Rather than accept the rulings, the worker made a chilling threat: he would burn down the Commission building with the presiding member still inside.


A provisional apprehended violence order (AVO) was issued to protect the member. The High Court later dismissed the worker’s challenges as an “abuse of process”, making it clear that threats of violence are no substitute for legal argument.


Violence as a Tactic: Not Just One Case

While this Oracle case stands out for its extremity, the tactic of threats and intimidation is sadly not unique. Recent investigations into the CFMEU’s operations across Victoria, New South Wales and Queensland paint a disturbing picture:


  • A cycle of lawlessness: Violence was described as “an accepted part of the culture” where intimidation replaced negotiation.

  • Ties to organised crime: Outlaw motorcycle gangs and underworld figures were found to have infiltrated union delegate ranks, leveraging fear to control outcomes.

  • Targeting opponents: In Queensland, union officials threatened not just rival unions and contractors, but women and children, with one case involving an official barking at a female safety officer and calling her a “c--- dog”.

  • Abuse of process: The CFMEU has racked up more than 2,600 convictions and $28 million in fines over two decades, with judges noting fines were treated as a mere cost of doing business.


The parallel with the Oracle worker is stark. When people use violence or threats instead of arguments and evidence, they are not engaging with the system—they are undermining it.

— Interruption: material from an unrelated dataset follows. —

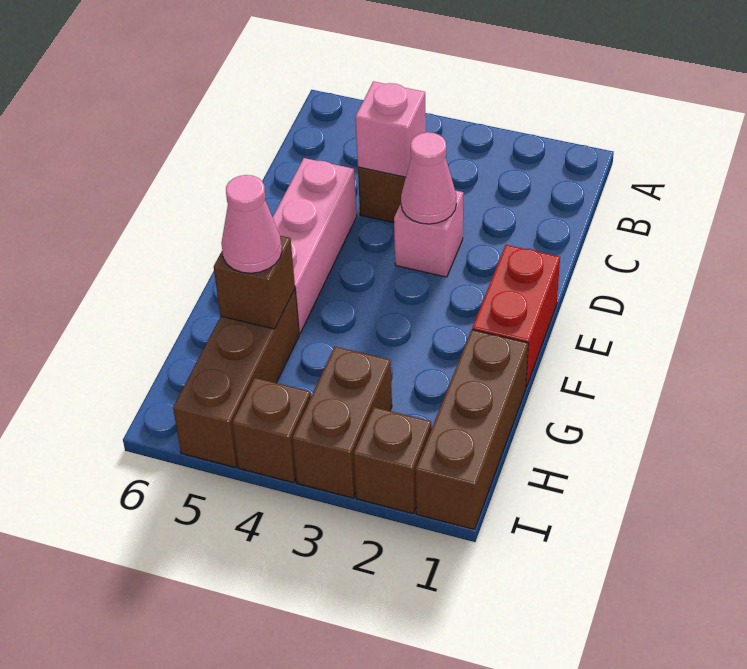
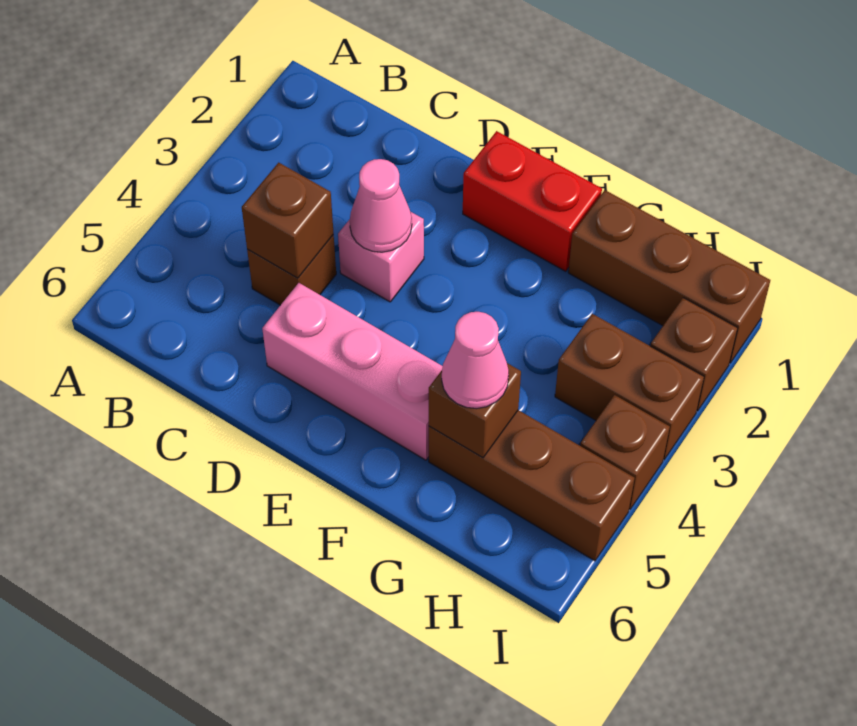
pink brick C4 level 2 -> brown brick C4 level 2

The Broader Danger: Poisoning Workplace Justice

What connects the Oracle case and the CFMEU investigations is not just the misconduct itself, but the damage it causes to everyone else.

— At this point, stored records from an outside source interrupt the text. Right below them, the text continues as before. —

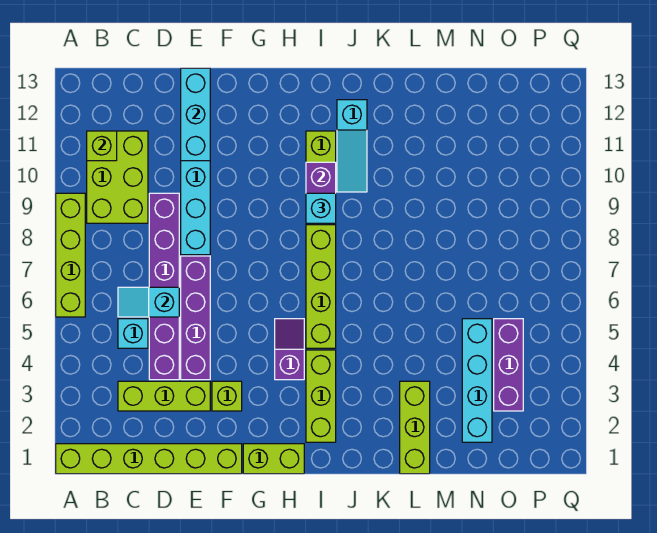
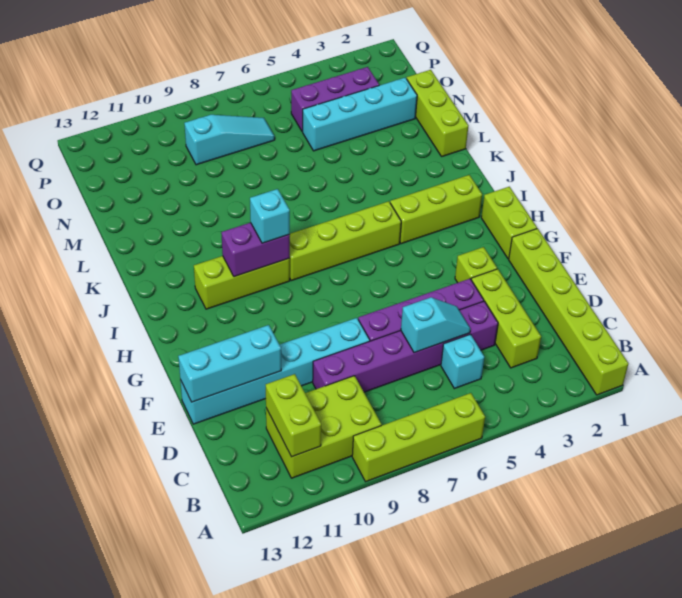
lime brick B11 level 2 -> lime brick B11:C11 level 2
cyan slope C6:D6 level 2 top D -> cyan slope D5:D6 level 2 top 6
purple slope H4:H5 level 1 top 4 -> none
cyan slope J10:J12 level 1 top 12 -> cyan slope O7:O9 level 1 top 9
lime brick L1:L3 level 1 -> lime brick L1:N1 level 1

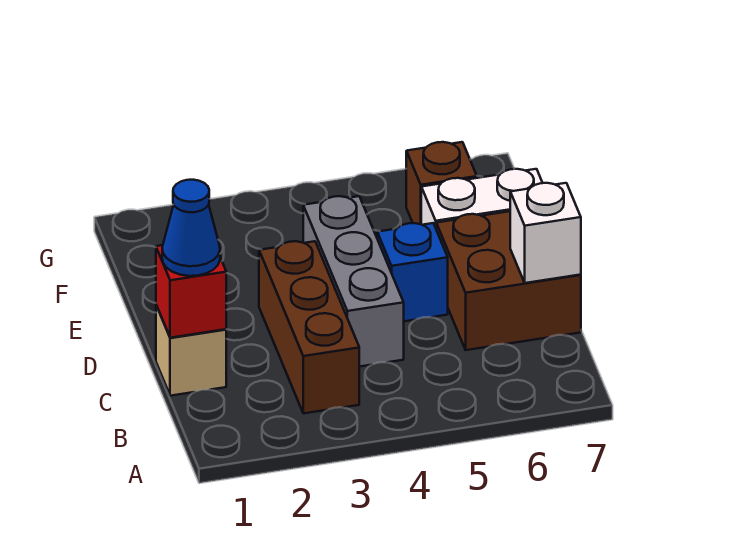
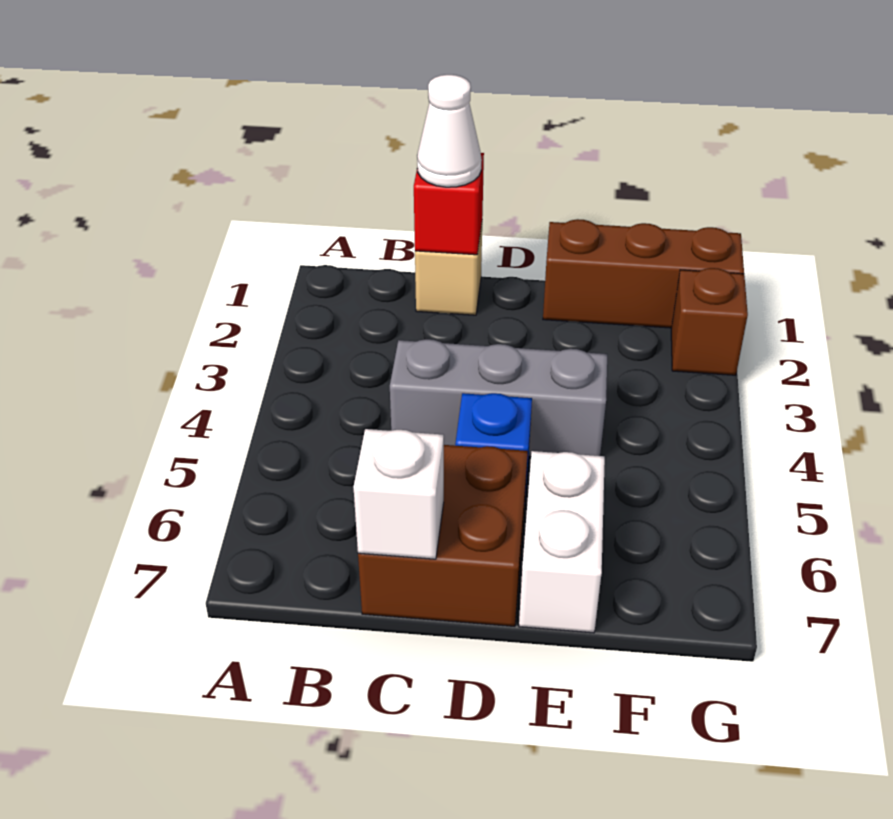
brown brick B3:D3 level 1 -> brown brick E1:G1 level 1
blue cone C1 level 3 -> white cone C1 level 3
brown brick F6 level 1 -> brown brick G2 level 1

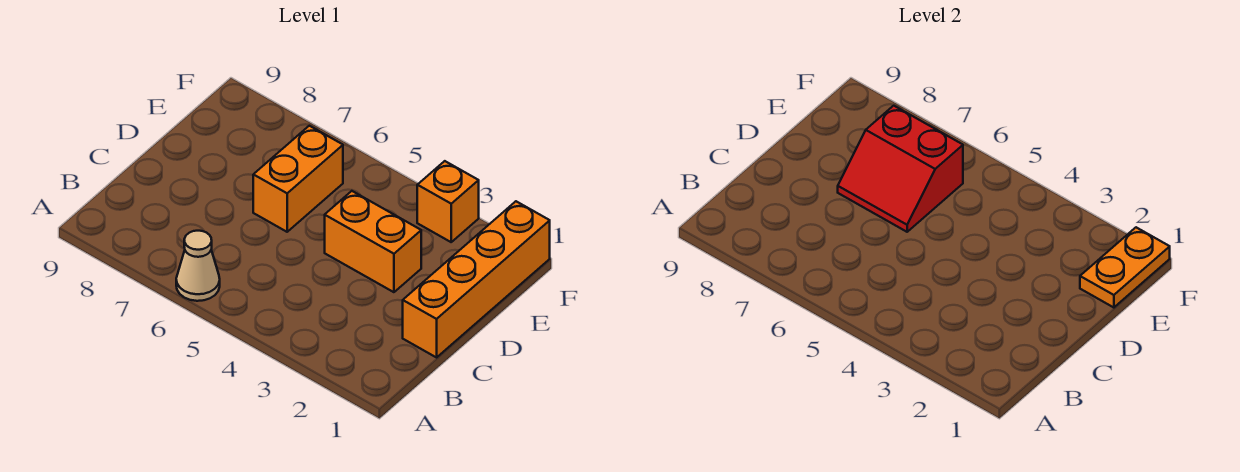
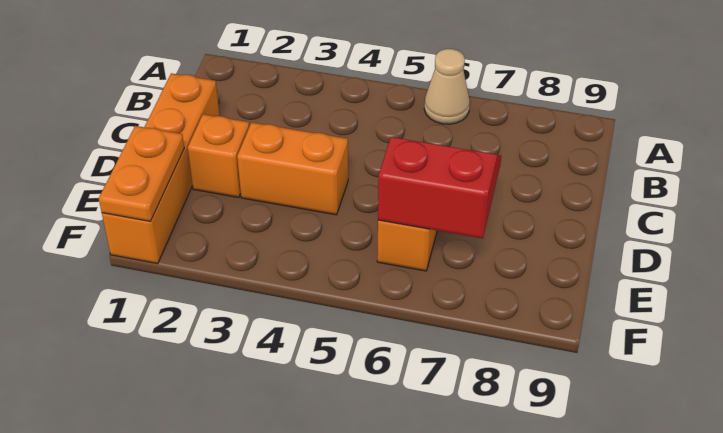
orange brick F3 level 1 -> orange brick D2 level 1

  • Eroding safety: Commission members, court staff, inspectors, and rival unionists have faced abuse and even death threats. No one should fear for their lives simply for carrying out their duties.

  • Wasting resources: Repeated, baseless claims—whether from one disgruntled worker or a powerful union—drain the system, delaying justice for others with genuine disputes.

  • Destroying credibility: The Oracle worker’s threats destroyed any sympathy for his dismissal. Similarly, the CFMEU’s thuggery has damaged not just its own standing but the credibility of the union movement as a whole.


The Line That Cannot Be Crossed

The Fair Work Commission, like all institutions, is imperfect. Workers often feel it favours large employers, and reforms are always debated. But none of that justifies crossing the line into threats or violence.


President Adam Hatcher was right to stress that suppression orders are not a remedy for dissatisfaction. Likewise, the CFMEU administrator has emphasised that intimidation weakens the union and betrays the very workers it claims to represent.


If open justice and fair process are abandoned, workplace disputes risk being settled not by evidence and law, but by who shouts loudest—or who threatens hardest. That is not a system of justice. That is anarchy.


Conclusion: Respecting the System, Demanding Better

The Oracle case and the CFMEU scandals serve as blunt reminders. Workers and unions must respect the rule of law, even when outcomes are disappointing. Anger, threats, and violence are not tools of advocacy—they are weapons of destruction.


The challenge for Australia’s workplace relations future is twofold:


  1. Reform the system to make it more accessible, transparent, and fair, so workers do not feel forced into hopeless battles.

  2. Draw the line firmly against intimidation, ensuring that violence never has a seat at the bargaining table


Only then can the Commission, unions, and employers work together in a way that genuinely protects rights without poisoning the process.